Die Verfügungsklägerin hat es auch nicht in der Hand, die Sache auf dem Umweg über eine Abwehrklage nach § 1004 BGB vor das ordentliche Gericht zu bringen. Mit dieser Klage kann zwar der Eigentümer regelmäßig gegen rechtswidrige Eingriffe in sein Eigentum vorgehen. Nach ständiger Rechtsprechung des Reichsgerichts und des Bundesgerichtshofs ist aber bei einer solchen Abwehrklage der Rechtsweg ausgeschlossen, wenn schon nach dem Klagevortrage der abzuwehrende Eingriff auf Grund der Herrschaftsgewalt des Staates stattgefunden hat; denn die Klage wendet sich hier gegen den auf Grund Staatshoheitsrechts vorgenommenen Eingriff und bezweckt die Beseitigung des Eingriffs. Die Rechtsprechung hat daher stets die Zulässigkeit des ordentlichen Rechtswegs verneint, wenn die Klage aus § 1004 BGB sich gegen die öffentlich-rechtliche Körperschaft richtet, die wie hier auf Grund Staatshoheitsrechts in das Eigentum des Klägers störend eingegriffen hat (BGHZ 5, 82 und die dort angeführten höchstrichterlichen Entscheidungen; Lauterbach-Baumbach ZPO 26. Aufl. Anm. 4 B).

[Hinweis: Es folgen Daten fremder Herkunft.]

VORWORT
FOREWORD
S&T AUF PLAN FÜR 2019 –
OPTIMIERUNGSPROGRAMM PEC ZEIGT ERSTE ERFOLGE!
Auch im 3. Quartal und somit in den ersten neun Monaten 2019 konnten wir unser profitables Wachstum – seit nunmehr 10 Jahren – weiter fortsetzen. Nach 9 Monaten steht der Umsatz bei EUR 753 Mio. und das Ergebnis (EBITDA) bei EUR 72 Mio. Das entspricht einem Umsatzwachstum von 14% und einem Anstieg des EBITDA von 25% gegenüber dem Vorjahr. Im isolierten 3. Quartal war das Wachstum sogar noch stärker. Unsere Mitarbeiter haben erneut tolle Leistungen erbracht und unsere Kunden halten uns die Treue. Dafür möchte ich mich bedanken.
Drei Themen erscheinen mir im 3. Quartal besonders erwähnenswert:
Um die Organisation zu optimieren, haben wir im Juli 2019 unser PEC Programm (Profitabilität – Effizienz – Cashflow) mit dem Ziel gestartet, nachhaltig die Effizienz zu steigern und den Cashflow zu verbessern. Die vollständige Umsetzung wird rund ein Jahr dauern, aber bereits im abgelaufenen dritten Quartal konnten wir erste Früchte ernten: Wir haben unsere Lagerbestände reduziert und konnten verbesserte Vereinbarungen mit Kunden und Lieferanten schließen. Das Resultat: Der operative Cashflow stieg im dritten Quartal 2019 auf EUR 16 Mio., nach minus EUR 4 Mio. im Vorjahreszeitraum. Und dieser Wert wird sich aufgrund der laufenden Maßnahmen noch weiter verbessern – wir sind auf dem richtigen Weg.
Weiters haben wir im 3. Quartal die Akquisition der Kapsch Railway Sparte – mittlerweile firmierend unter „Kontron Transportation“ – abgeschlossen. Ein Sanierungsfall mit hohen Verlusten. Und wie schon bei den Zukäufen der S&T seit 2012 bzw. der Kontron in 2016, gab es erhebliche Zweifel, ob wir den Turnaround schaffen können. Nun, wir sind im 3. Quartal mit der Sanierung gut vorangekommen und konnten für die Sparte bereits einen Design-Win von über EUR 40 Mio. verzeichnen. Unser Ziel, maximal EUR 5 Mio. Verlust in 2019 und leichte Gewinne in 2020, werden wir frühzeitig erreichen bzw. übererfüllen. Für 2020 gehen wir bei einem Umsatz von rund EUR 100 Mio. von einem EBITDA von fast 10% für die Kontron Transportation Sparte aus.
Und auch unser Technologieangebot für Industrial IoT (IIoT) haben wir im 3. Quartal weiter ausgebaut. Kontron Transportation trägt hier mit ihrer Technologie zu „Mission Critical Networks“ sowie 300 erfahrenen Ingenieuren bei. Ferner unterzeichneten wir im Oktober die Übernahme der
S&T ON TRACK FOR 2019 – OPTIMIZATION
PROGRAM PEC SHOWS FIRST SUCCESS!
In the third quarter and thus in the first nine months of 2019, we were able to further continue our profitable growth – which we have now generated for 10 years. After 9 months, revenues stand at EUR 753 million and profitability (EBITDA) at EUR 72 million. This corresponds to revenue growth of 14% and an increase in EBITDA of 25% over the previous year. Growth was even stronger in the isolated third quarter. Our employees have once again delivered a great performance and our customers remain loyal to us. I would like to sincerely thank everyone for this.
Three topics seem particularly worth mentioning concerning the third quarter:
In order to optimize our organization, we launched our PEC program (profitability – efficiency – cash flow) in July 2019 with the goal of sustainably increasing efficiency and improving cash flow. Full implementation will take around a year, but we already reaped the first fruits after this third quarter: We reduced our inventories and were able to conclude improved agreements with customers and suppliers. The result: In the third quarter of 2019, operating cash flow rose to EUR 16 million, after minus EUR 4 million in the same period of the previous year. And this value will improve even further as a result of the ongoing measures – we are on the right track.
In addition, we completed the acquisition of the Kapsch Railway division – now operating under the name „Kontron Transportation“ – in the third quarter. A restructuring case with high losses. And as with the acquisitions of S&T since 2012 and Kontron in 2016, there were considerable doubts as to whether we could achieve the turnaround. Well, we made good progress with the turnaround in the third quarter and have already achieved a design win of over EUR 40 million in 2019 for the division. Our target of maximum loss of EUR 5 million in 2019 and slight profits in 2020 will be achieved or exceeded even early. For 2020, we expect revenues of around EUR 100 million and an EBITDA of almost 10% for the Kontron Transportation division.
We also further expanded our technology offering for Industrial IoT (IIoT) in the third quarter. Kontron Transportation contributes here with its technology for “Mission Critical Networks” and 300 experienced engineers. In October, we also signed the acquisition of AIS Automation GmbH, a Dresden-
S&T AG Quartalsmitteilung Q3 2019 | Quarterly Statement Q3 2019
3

Sonach ist festzustellen, daß der Verfügungsklägerin für die Geltendmachung ihres Widerspruchs gegen die Heranziehung ihres Grundstücks Flurstück Nr. 401 zum Wegeausbau in dem vom Vorstand der Teilnehmergemeinschaft vorgesehenen Umfang der ordentliche Rechtsweg verschlossen ist. Sie kann daher auch nicht im Wege einer einstweiligen Verfügung eine einstweilige Regelung in Bezug auf die Inanspruchnahme des Grundstücks verlangen. Anders wäre die Sache zu beurteilen, wenn das Grundstück Flurstück Nr. 401 nicht zum Flurbereinigungsgebiet gehören würde, aber gleichwohl von der Flurbereinigung in irgendeiner Weise herangezogen worden wäre.